«Die Anspannung war gross. Es stand für uns sehr viel auf dem Spiel», äusserte sich Italiens Nationaltrainer Gennaro Gattuso nach dem 2:0-Sieg gegen Nordirland in den WM-Quali-Playoffs. Durch den Heimerfolg in Bergamo sind die «Azzurri» dem langersehnten WM-Ticket einen Schritt näher gekommen. Zur Erinnerung: Italien verpasste die letzten beiden Austragungen in Russland 2018 und Katar 2022.
Wenig überraschend war Gattuso auch die Leistung seines Teams ziemlich egal. «Es ging nicht in erster Linie darum, gut zu spielen. Es ging darum, den Sieg nach Hause zu holen», so der 48-Jährige. Bis in die 56. Minute stand es 0:0, ehe Sandro Tonali die Italiener mit einer schönen Direktabnahme erlöste.
- Bosnien – Italien
Am Dienstag folgt für Italien nun der Final gegen Bosnien – der Sieger dieses Duells, das in Zenica (BIH) stattfindet, wird an der WM 2026 Gruppengegner der Schweiz. Während es für Italien die 19. WM-Teilnahme wäre, spielt Bosnien um sein 2. WM-Ticket. 2014 war für Bosnien bei der WM in Brasilien nach der Vorrunde Schluss.
Die letzte Begegnung, die vor knapp 2 Jahren im Rahmen eines Testspiels stattfand, gewannen die Italiener mit 2:0. Ob sich die «Azzurri» deshalb über den Sieg Bosniens gegen Wales gefreut haben? Auf X kursiert ein Video, das zeigt, wie Federico Dimarco & Co. nach Bosniens Erfolg jubeln. Vermutlich hat sich Dimarco aber auch einfach für seinen Ex-Inter-Teamkollegen und Bosnien-Captain Edin Dzeko gefreut.
- Kosovo – Türkei
Historisches könnte sich am Dienstag in Pristina ereignen. Sollte der Kosovo das Endspiel gegen die Türkei für sich entscheiden, ist die 1. Teilnahme an einem grossen Turnier Tatsache.
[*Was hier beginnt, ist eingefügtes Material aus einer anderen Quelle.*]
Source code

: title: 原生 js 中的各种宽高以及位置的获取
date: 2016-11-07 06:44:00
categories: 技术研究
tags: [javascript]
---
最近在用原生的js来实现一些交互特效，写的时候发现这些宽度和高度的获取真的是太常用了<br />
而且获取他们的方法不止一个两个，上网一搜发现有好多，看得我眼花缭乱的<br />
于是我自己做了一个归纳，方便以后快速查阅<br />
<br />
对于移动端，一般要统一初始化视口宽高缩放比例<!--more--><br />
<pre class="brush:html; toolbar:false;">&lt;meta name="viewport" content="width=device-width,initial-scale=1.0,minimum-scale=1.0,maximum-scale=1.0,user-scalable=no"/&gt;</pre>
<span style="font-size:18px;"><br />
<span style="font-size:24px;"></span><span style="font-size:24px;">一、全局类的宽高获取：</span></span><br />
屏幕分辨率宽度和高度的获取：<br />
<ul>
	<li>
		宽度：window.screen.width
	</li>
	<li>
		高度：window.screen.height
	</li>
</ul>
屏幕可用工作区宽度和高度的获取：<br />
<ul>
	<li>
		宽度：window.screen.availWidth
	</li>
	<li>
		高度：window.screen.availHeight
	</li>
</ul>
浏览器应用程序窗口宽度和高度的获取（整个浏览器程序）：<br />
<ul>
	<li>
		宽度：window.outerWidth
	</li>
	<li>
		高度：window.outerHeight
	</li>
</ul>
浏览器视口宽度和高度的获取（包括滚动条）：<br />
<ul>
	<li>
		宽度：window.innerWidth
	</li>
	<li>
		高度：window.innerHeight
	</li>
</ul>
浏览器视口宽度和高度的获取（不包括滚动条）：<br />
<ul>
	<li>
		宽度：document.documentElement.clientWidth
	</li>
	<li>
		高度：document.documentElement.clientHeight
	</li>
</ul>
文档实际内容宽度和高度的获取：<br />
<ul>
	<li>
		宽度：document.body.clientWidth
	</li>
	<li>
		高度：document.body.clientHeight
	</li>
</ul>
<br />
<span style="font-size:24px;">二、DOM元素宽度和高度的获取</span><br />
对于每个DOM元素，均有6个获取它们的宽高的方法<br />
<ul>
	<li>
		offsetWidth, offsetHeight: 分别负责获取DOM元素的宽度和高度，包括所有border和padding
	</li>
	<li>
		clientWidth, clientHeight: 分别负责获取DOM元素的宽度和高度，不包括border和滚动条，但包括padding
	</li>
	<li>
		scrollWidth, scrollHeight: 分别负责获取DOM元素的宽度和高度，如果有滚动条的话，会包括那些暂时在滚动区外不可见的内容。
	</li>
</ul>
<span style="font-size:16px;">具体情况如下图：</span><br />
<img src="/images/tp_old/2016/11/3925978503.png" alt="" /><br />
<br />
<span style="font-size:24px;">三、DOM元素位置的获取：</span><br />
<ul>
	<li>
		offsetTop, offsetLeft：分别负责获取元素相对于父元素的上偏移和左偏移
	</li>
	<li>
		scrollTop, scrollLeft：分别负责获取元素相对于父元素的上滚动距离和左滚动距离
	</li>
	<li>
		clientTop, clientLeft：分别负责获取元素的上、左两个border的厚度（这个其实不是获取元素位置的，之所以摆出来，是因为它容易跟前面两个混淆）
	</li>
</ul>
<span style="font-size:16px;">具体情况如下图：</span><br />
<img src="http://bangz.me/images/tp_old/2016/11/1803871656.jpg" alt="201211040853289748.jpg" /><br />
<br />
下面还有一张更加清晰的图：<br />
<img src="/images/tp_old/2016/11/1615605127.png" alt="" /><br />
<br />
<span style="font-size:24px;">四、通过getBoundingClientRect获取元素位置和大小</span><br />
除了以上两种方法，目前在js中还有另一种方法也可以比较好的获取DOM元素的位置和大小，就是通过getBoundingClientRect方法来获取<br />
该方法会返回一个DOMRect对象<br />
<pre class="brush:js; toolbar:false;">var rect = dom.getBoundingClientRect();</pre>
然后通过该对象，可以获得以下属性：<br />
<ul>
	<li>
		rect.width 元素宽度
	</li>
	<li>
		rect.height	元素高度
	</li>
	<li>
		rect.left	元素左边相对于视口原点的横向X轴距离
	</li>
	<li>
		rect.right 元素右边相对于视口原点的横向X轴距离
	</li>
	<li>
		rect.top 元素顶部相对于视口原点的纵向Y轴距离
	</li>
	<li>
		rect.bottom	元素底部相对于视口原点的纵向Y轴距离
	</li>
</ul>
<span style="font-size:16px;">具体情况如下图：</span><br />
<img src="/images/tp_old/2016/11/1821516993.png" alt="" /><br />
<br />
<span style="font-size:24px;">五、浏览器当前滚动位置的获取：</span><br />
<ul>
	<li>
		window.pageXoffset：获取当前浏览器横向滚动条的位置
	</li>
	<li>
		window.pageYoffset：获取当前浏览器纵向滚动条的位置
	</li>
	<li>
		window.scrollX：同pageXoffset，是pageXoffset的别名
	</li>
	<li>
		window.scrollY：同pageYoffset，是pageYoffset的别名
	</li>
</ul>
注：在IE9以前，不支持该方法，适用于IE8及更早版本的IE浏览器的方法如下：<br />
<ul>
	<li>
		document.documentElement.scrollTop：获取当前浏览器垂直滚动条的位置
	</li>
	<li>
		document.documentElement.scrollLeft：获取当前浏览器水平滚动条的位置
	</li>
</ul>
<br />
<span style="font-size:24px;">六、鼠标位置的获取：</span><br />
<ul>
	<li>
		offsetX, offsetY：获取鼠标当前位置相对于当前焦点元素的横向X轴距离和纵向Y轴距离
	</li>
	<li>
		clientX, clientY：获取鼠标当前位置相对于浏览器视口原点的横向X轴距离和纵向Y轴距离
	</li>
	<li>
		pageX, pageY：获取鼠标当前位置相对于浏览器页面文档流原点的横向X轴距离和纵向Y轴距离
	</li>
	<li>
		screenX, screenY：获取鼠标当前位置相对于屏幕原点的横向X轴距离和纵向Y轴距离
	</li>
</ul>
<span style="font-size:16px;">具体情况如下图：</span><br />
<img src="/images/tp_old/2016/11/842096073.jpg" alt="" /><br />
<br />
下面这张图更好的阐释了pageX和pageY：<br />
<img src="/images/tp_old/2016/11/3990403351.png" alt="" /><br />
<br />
Der Sieger zwischen dem Kosovo und der Türkei bekommt es bei der WM 2026 mit Co-Gastgeber USA, Paraguay und Australien zu tun.
Die Kosovaren, trainiert von Ex-FCZ-Coach Franco Foda und gespickt mit zahlreichen (Ex-)Super-League-Spielern, schalteten im Playoff-Halbfinal die Slowakei dramatisch mit 4:3 aus. 3 Tore innert 25 Minuten nach der Pause machten letztlich die Differenz.
- Schweden – Polen
Die Schweden kämpfen um ihre 2. WM-Teilnahme in den vergangenen 20 Jahren. Setzen sie sich gegen Polen durch, treffen sie bei der WM 2026 auf die Niederlande, Japan und Tunesien.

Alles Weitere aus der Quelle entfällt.